I would say so! Regardless of the type of garment you design, the principle that need to be understood is the way it looks on human body. For this reason, cut and tailoring are crucial. Cut is related to patterns making, which is essential because it matters whether the clothes will fit the body. Tailoring, on the other hand, focuses on the techniques and finishing used in design. I always prefer to start with the pattern, ensuring the fit is well on the body. Afterward, I select suitable fabrics and techniques to achieve the desired finish. I hope my design looks already like an artwork when it is hanged there and is not beautiful only after it is on human body.

It seems like the importance of cut and tailoring is dwindling in recent years. What are your thoughts on this phenomenon?

This question is pretty precise, and it is exactly the situation I am facing right now – to create a clout or to stick to true craftsmanship. The designers that create top-selling “it products” nowadays have acuity in trend and acumen in marketing, but for me, their design language is somehow too direct and simple. As a person who loves clothing, I am willing to invest more time on researching the construction, silhouette and details of a garment.


Of course, from the business side, I need to design some bestsellers or “it products” that could make YENTSÉ relatable; however, I would like to take time and contemplate on how to combine my passion for research and love for craftsmanship with the intention of designing something that could create a clout.


Do you more or less have an idea on how to achieve this goal? 
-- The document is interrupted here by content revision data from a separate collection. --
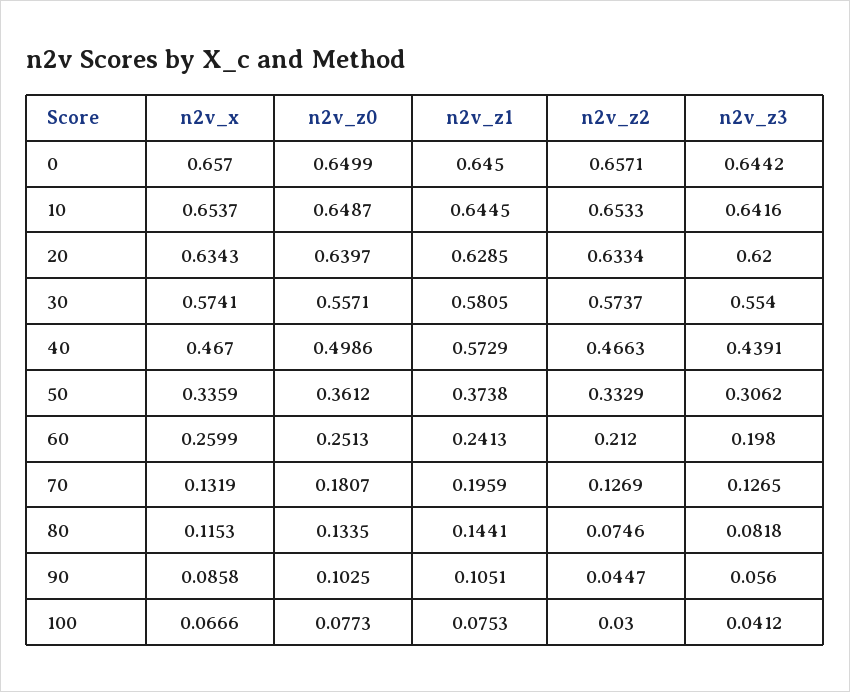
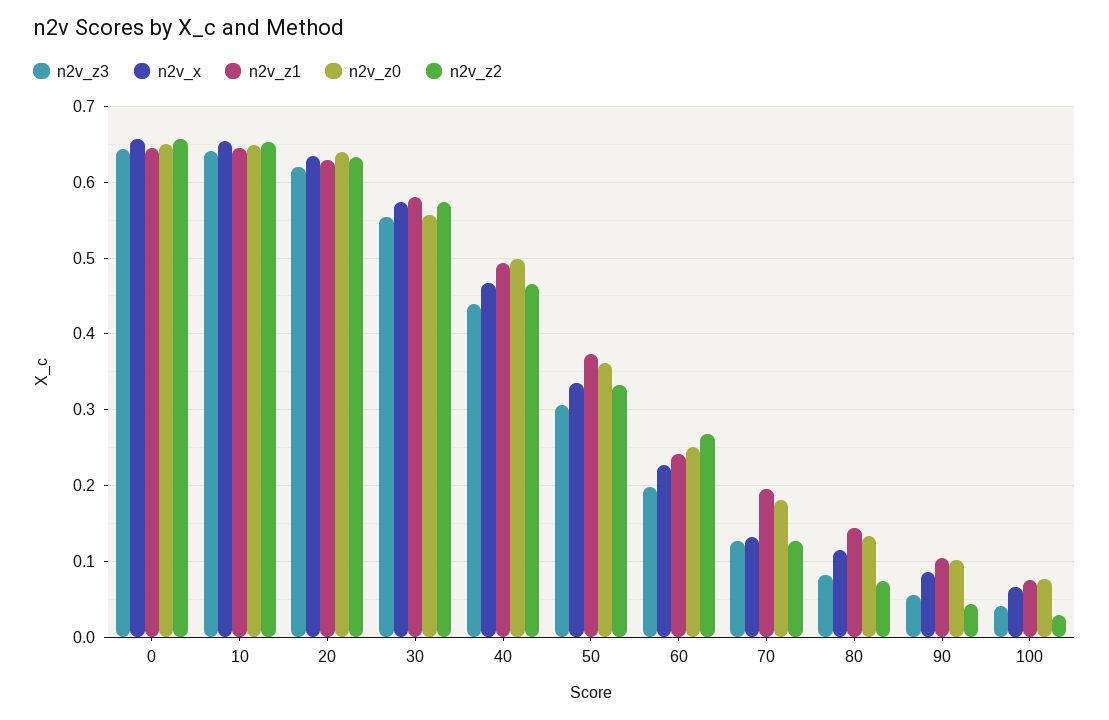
  {
    "n2v_x": {
      "0": 0.657,
      "10": 0.6537,
      "20": 0.6343,
      "30": 0.5741,
      "40": 0.467,
      "50": 0.3359,
-     "60": 0.2599,
+     "60": 0.23,
      "70": 0.1319,
      "80": 0.1153,
      "90": 0.0858,
      "100": 0.0666
    },
    "n2v_z0": {
      "0": 0.6499,
      "10": 0.6487,
      "20": 0.6397,
      "30": 0.5571,
      "40": 0.4986,
      "50": 0.3612,
      "60": 0.2513,
      "70": 0.1807,
      "80": 0.1335,
      "90": 0.1025,
      "100": 0.0773
    },
    "n2v_z1": {
      "0": 0.645,
      "10": 0.6445,
      "20": 0.6285,
      "30": 0.5805,
-     "40": 0.5729,
+     "40": 0.49,
      "50": 0.3738,
      "60": 0.2413,
      "70": 0.1959,
      "80": 0.1441,
      "90": 0.1051,
      "100": 0.0753
    },
    "n2v_z2": {
      "0": 0.6571,
      "10": 0.6533,
      "20": 0.6334,
      "30": 0.5737,
      "40": 0.4663,
      "50": 0.3329,
-     "60": 0.212,
+     "60": 0.27,
      "70": 0.1269,
      "80": 0.0746,
      "90": 0.0447,
      "100": 0.03
    },
    "n2v_z3": {
      "0": 0.6442,
      "10": 0.6416,
      "20": 0.62,
      "30": 0.554,
      "40": 0.4391,
      "50": 0.3062,
      "60": 0.198,
      "70": 0.1265,
      "80": 0.0818,
      "90": 0.056,
      "100": 0.0412
    }
  }

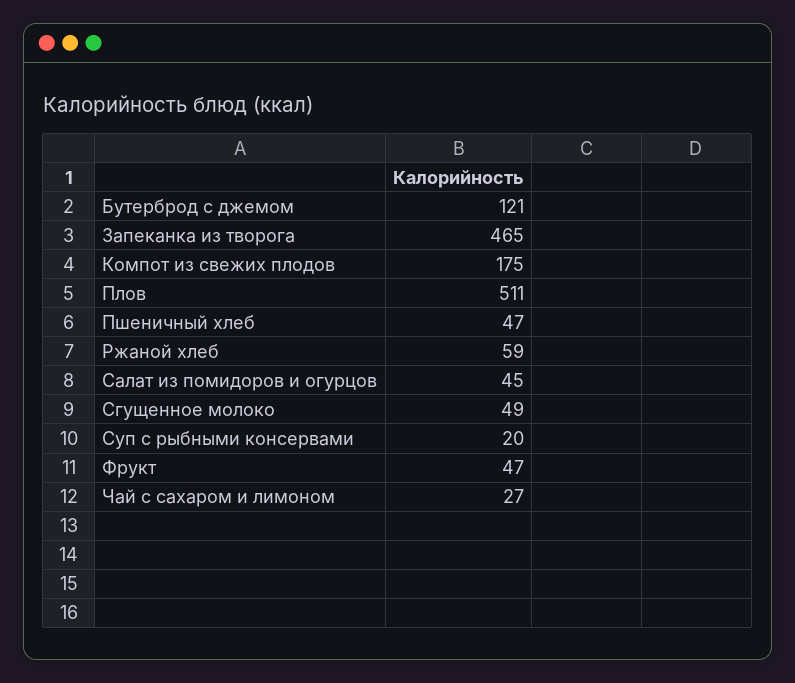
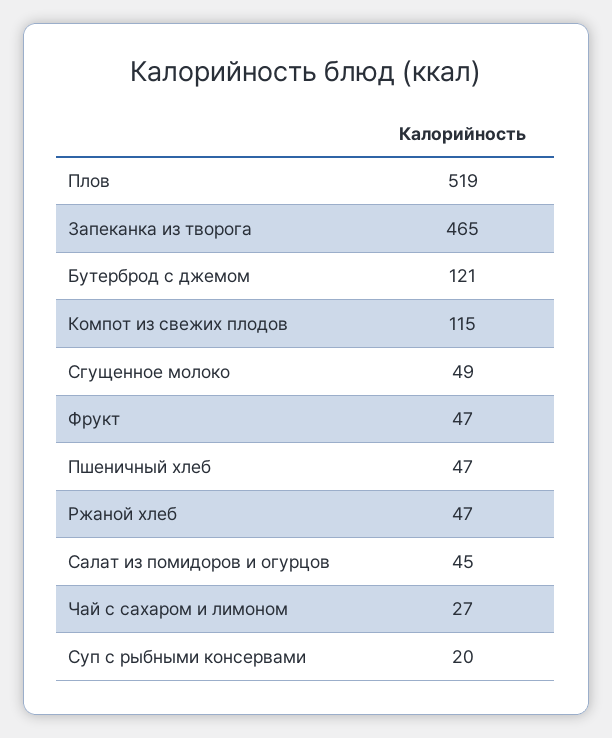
  {
    "Бутерброд с джемом": 121,
    "Запеканка из творога": 465,
-   "Компот из свежих плодов": 175,
+   "Компот из свежих плодов": 115,
-   "Плов": 511,
+   "Плов": 519,
    "Пшеничный хлеб": 47,
-   "Ржаной хлеб": 59,
+   "Ржаной хлеб": 47,
    "Салат из помидоров и огурцов": 45,
    "Сгущенное молоко": 49,
    "Суп с рыбными консервами": 20,
    "Фрукт": 47,
    "Чай с сахаром и лимоном": 27
  }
What I’m thinking is now is the concept of a “top-selling it product” might depend on how we interpret it. From my perspective, an “it product” for YENTSÉ could be a pair of pants or a jacket, in which the cut and tailoring techniques are something I develop after my research. This unique piece is not an ephemeral happening, not something you will throw away after a season or two, but something that could still be worn after years. Overall, it will be that piece that encapsulates the definition of YENTSÉ – “Contemporary tailoring with timeless aesthetics”.


What are the elements that catch your attention when you see a fashion design piece?

The first elements I will notice is the fabric and the color, because they are the most evident traits you can see. Then, I will observe its cut and tailoring. Finally, I will scrutinize its details, and try to understand what kind of techniques the designer has used.

On your website, you mention about the sustainability development that you are focusing on. What are your sustainable initiatives, and are how do you practice them?

I believe that besides the topics everyone discusses, such as the use of upcycled or recycled fabrics and materials, as well as minimizing carbon footprint in logistics and shipments, there’s something more to consider. For a small and nascent brand like us, YENTSÉ has to plan every step of our sustainability practice early on. For example, we collaborate with a world-renowned brand, Scabal, on the collection and upcycle of fabric scraps and deadstock fabrics. Scabal is a London-based cloth merchant using luxury fabrics on their made-to-measure suits, and the quality of their fabrics are top-notch. For the fabric scraps, we would use them for the accessories or the details of a garment. As for the deadstock fabrics, since the amount is too limited to support the production of the whole main line, we would use them on unique pieces or for our capsule collection.


Thank you for the interesting insight! Before wrapping up our conversation, could you share with us your future plans?

We have just been represented by a showroom in Paris and have our first season – the Spring/Summer 2024 – shown in front of the buyers from all over the world. I hope that until the end of 2024, YENTSÉ will be present in more than 15 countries, and having clients in Europe, the US, South Korea, Japan, Hong Kong and even Taiwan!